Matt Damon extending his support to the SAG-AFTRA, added that "we've got to get a fair deal." "We gave the strike authorization. We voted 98% to 2% to do that because we know our leadership has our best interest at heart It's really about working actors. It's $26,000 to qualify for health coverage and a lot of people are on the margins and residual payments are getting them across that threshold. This isn't an academic exercise. This is real life and death stuff. Hopefully we get to a resolution quickly.
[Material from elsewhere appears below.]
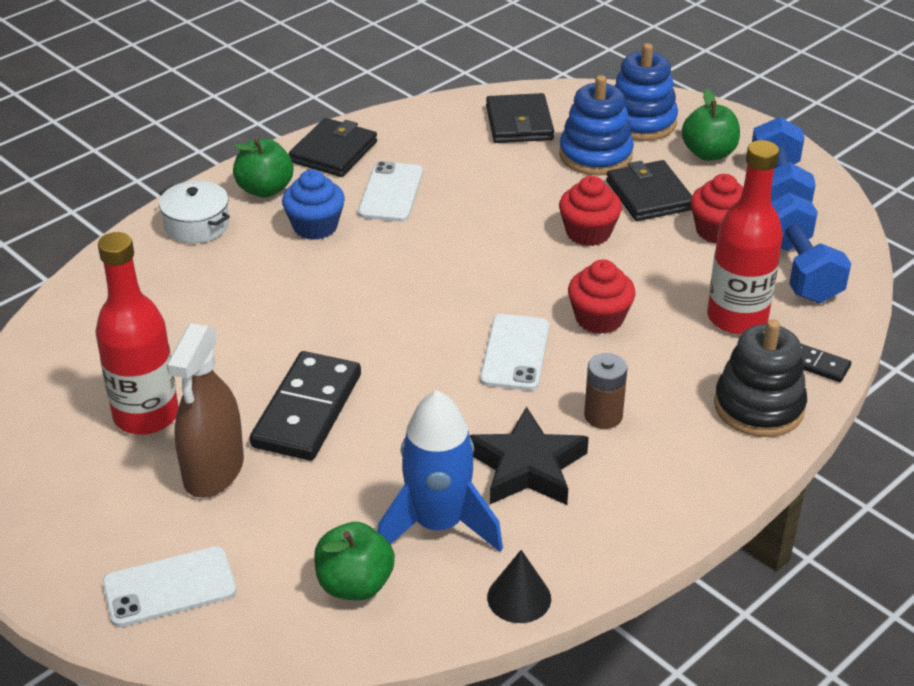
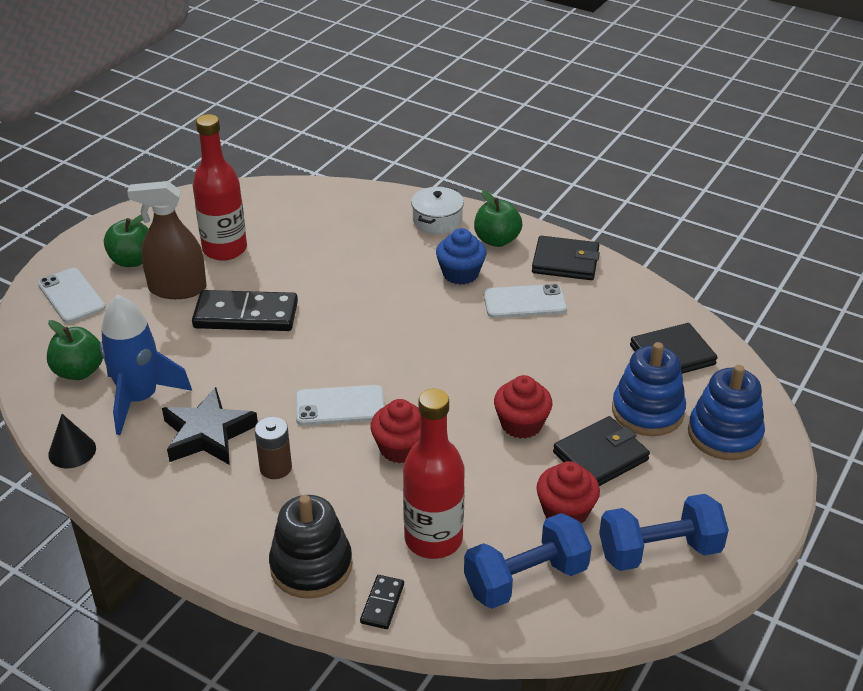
camera: 75 degrees right, 0 degrees up
green apple [682,89,740,161] -> green apple moved to [104,215,149,267]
No one wants a work stoppage, but we've got to get a fair deal." Variety quoted the actor as saying.
Meanwhile, Matt Damon's Oppenheimer co-star Emily Blunt told Variety: "Obviously we stand with all of the actors and at whatever point it's called, we're going to be going home and standing together through it because I want everyone to get a fair deal." When asked if she will be joining the picket line herself, The Devil Wears Prada actor added, "Oh, I think so."
Veteran actor-filmmaker Kenneth Branagh, speaking of the strike, told Variety, "There are a lot of people here we did not want to disappoint, but we're also in complete solidarity with our colleagues and what they're doing. I know they've worked diligently to achieve an agreement which is happening at a critical point in our industry. It's important that we're ready to be shoulder-to-shoulder with them as the situation develops."
The initial strike deadline was postponed by a month and it began on Thursday after studios failed to meet the demands. Hollywood actor union president Fran Drescher told news agency AFP, "We, in good faith, gave them an extension, with the hope that they would make deep inroads, and we would really have something to discuss. But we were duped. They stayed behind closed doors, they kept canceling our meetings, wasting time."